Task objective —
Output every line of text in the listing below as a numbered list, omitting blank lines and leaving out the pictures.

Input material —
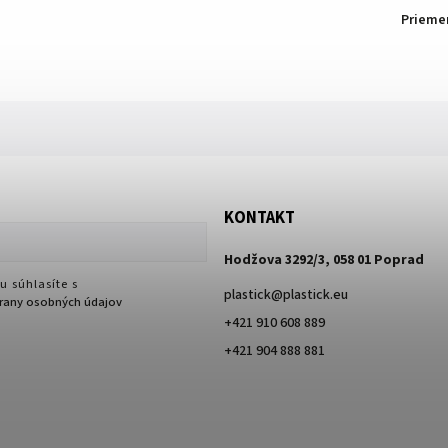
Prieme
KONTAKT
Hodžova 3292/3, 058 01 Poprad
u súhlasíte s
plastick
@
plastick.eu
any osobných údajov
+421 910 608 889
+421 904 888 881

Answer to this task —
1. Prieme
2. KONTAKT
3. Hodžova 3292/3, 058 01 Poprad
4. u súhlasíte s
5. plastick
6. @
7. plastick.eu
8. any osobných údajov
9. +421 910 608 889
10. +421 904 888 881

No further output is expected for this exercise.